Harvard Chan is part of the Preventing Pandemics at the Source coalition, which brings together a number of public health experts and environmental organizations. Other coalition partners include Harvard’s Global Health Institute, EcoHealth Alliance, and Health in Harmony.
As The Guardian reported:
The coronavirus that causes Covid-19 is thought to have jumped from wild bats to humans and about two-thirds of diseases that infect humans start in other species, including the influenza, HIV, Zika, West Nile, and Ebola viruses. The increasing destruction of nature by farming, logging, and the wild animal trade has brought people and their livestock into closer contact with wildlife and led to a great increase in diseases crossing from animals to people in recent decades.
Simply put, the coronavirus crisis should come as no surprise; “it is something we helped create,” the group says.
“In truth, we knew that a pandemic was coming, but we as a global community still failed to take actions to prevent it or adequately prepare for it,” the coalition says on its website. “As a result, we are facing a worldwide health emergency of epic proportions along with a global economic crisis and massive human suffering.”
The “broken relationship with nature” has made similar public heath crises, like MERS and Ebola, more frequent, and there is “a high risk that we will make the same mistake again.”
The group points to research showing that “more than 335 emerging infectious disease outbreaks were reported worldwide from 1940 to 2004—over 50 per decade.”
Humanity must seize this moment to undergo a transformation enabling a recognition of our intertwined relationship with nature to avoid another deadly and economically crippling pandemic, the coalition asserts.
To effect that change, the coalition proposes three broad steps. Among them is the creation of a “Prevention at the Source Policy Taskforce,” which the group bills as a transdisciplinary body that would craft and endorse a set of recommendations to “push for bold, creative, and actionable policies that will be truly successful in preventing spillover, while also being forward-thinking enough to anticipate and mitigate risks and unintended repercussions.”

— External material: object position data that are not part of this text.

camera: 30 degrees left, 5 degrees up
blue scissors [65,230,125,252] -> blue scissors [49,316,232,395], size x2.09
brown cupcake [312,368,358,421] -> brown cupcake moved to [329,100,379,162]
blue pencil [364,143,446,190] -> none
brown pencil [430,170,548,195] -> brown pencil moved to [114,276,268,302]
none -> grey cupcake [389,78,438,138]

A “Global Action Fund for Pandemic Prevention” would further prevention by financing “a pipeline of existing prevention solutions” and a search for new solutions.

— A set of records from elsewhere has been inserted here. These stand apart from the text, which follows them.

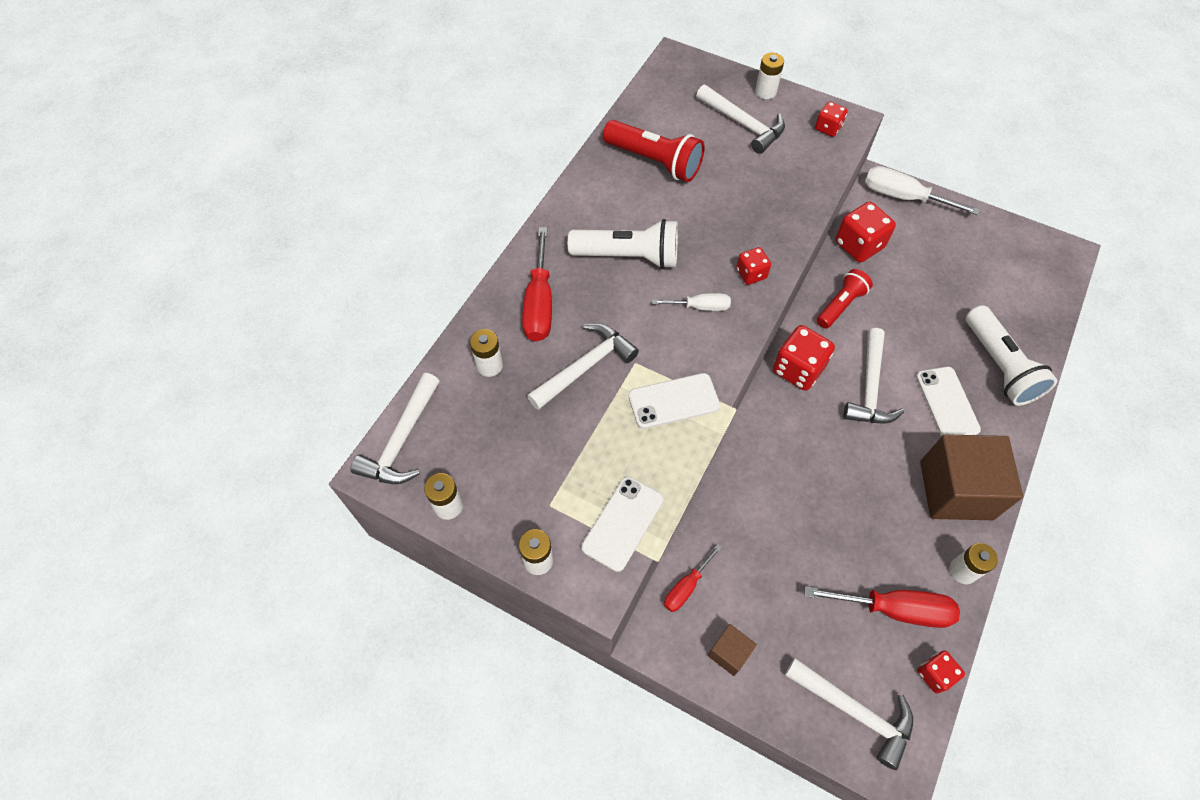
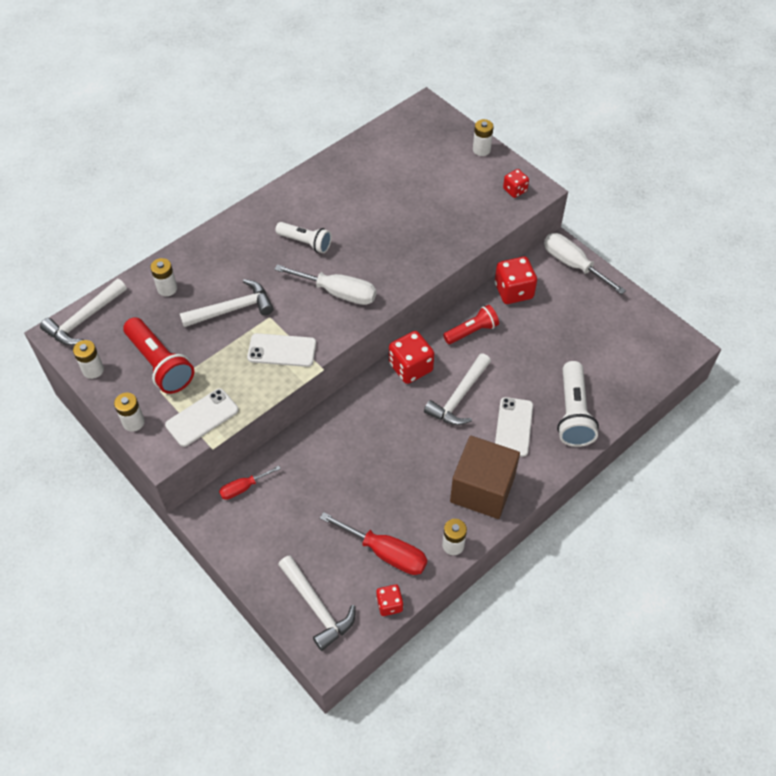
camera: 20 degrees right, 5 degrees down
red screwdriver [522,227,552,342] -> none
white flashlight [568,219,678,269] -> white flashlight [276,222,332,253], size x0.66
red flashlight [603,120,705,182] -> red flashlight moved to [123,317,194,394]
white screwdriver [652,293,731,311] -> white screwdriver [274,264,376,305], size x1.73
white hammer [696,85,785,154] -> none
brown cube [708,624,757,676] -> none
red dice [736,247,771,285] -> none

Rounding out the solution blueprint is a proposed global campaign to boost public knowledge about pandemic prevention.
“A mindset shift is needed in governments around the world so that prevention is seen as a top political priority, alongside health systems preparedness. Influencing public opinion on a topic is one of the most effective advocacy tools that can help achieve this shift,” the group said.
The coalition directed its focus last month to congressional leaders in the U.S.
In an open letter, the group called for “far more leadership and investment regarding pandemic prevention.”
“If Covid-19 has made one thing clear, it is that the cost of even the boldest initiative to prevent future pandemics is orders of magnitude less than the price we pay once a pandemic occurs,” they told lawmakers.
As such, the coalition said that coronavirus relief funds should include “a significant level of new funds” for programs that help prevent pandemics at the source. Specific measures they detailed included the creation of the proposed Global Fund for Pandemic Prevention, with an initial $2.5 billion commitment.
“‘Building back better’ also means enhancing global health security, which must include U.S. leadership and investments to prevent pandemics at the source,” the group wrote.